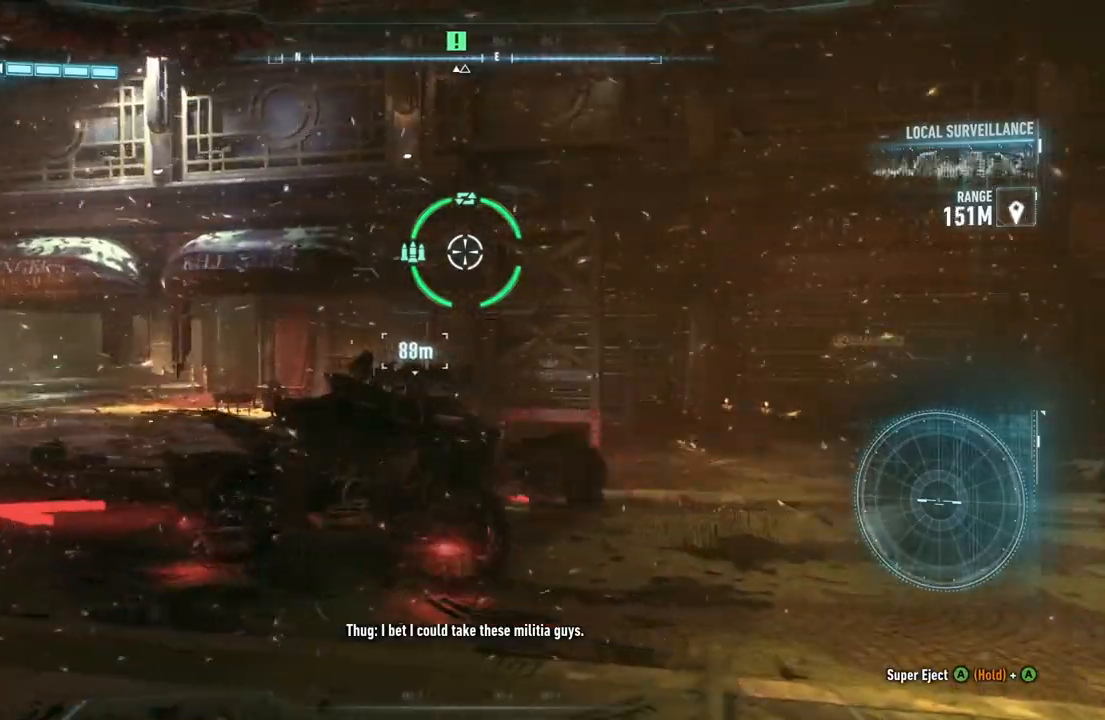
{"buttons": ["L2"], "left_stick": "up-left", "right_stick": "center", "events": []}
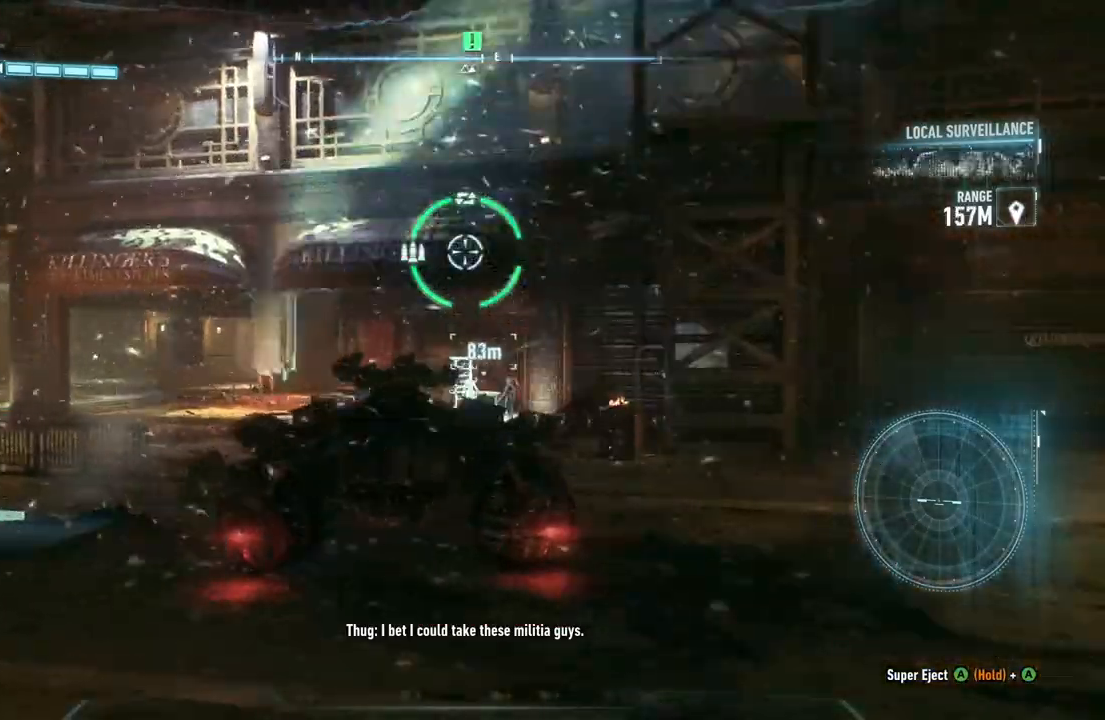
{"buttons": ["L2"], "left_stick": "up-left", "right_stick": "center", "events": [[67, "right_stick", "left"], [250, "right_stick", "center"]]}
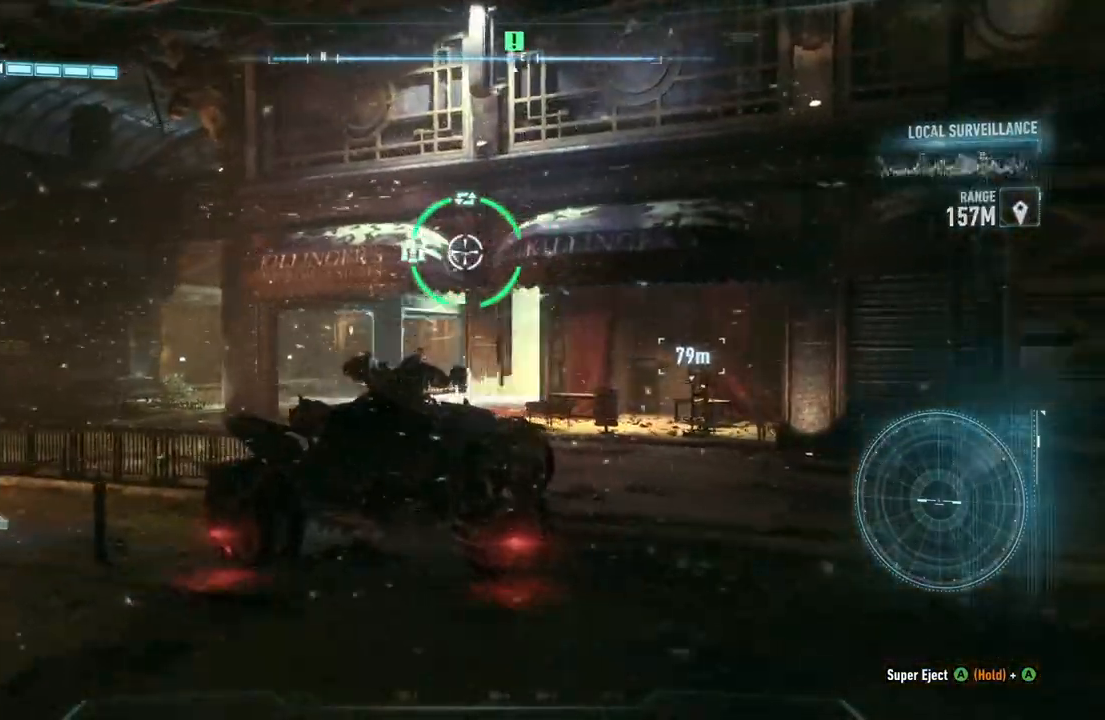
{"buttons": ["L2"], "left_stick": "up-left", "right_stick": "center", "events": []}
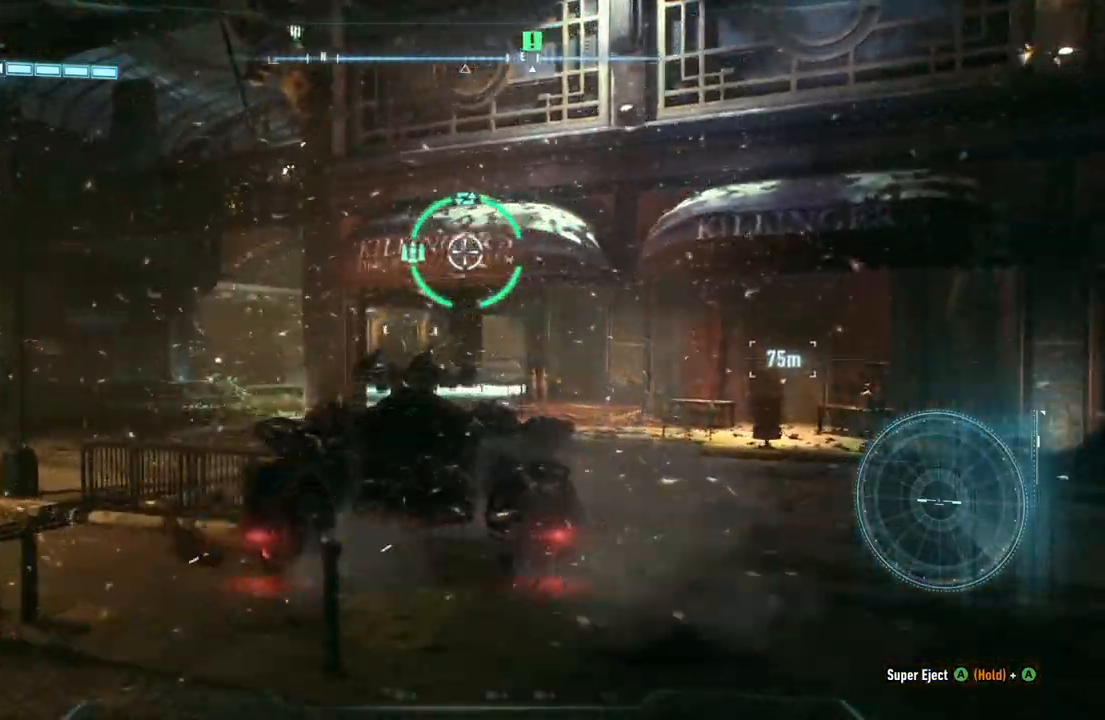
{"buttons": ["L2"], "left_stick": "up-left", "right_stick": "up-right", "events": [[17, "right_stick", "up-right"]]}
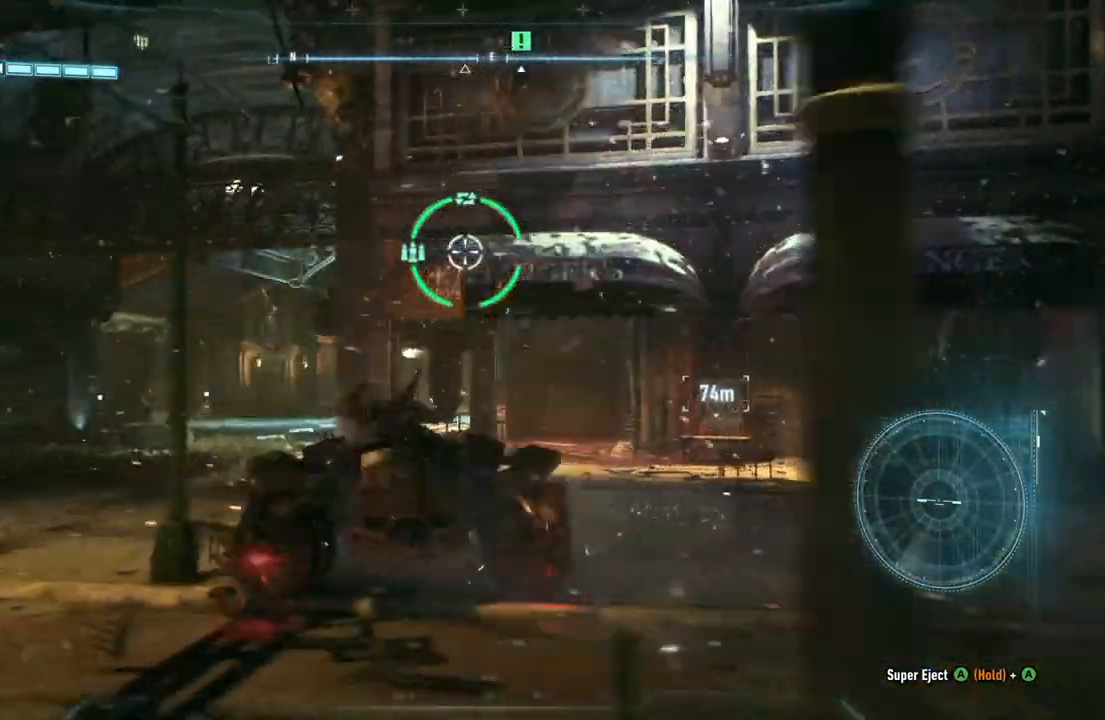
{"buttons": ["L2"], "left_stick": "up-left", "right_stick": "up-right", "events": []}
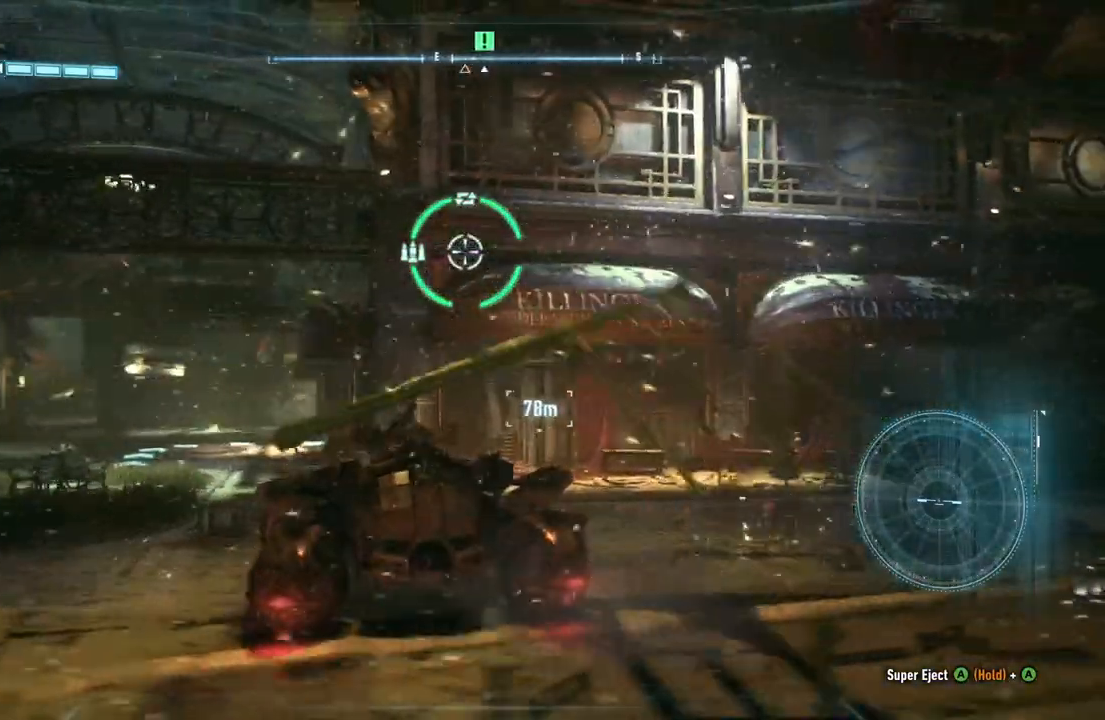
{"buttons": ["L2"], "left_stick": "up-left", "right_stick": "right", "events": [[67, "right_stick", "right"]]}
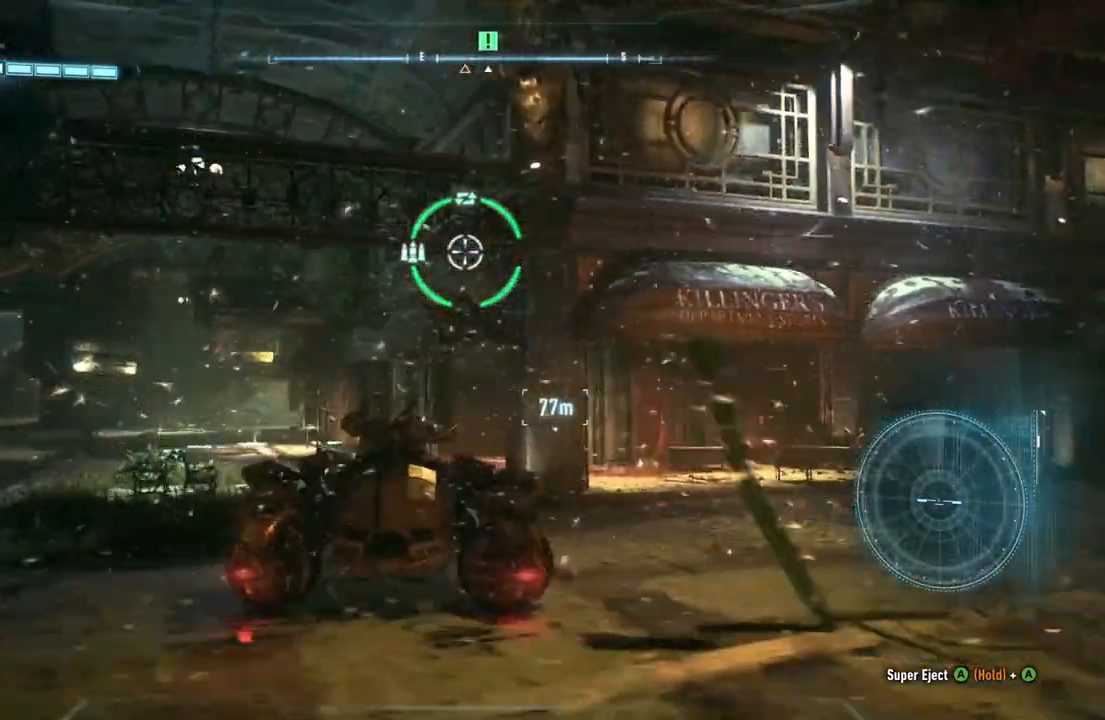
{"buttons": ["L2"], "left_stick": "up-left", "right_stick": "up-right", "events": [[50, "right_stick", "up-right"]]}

_ _ _ _

Exercise aim –
Every line of the data above is to be repeated exactly; the images are to be left out.

Written answer –
{"buttons": ["L2"], "left_stick": "up-left", "right_stick": "center", "events": []}
{"buttons": ["L2"], "left_stick": "up-left", "right_stick": "center", "events": [[67, "right_stick", "left"], [250, "right_stick", "center"]]}
{"buttons": ["L2"], "left_stick": "up-left", "right_stick": "center", "events": []}
{"buttons": ["L2"], "left_stick": "up-left", "right_stick": "up-right", "events": [[17, "right_stick", "up-right"]]}
{"buttons": ["L2"], "left_stick": "up-left", "right_stick": "up-right", "events": []}
{"buttons": ["L2"], "left_stick": "up-left", "right_stick": "right", "events": [[67, "right_stick", "right"]]}
{"buttons": ["L2"], "left_stick": "up-left", "right_stick": "up-right", "events": [[50, "right_stick", "up-right"]]}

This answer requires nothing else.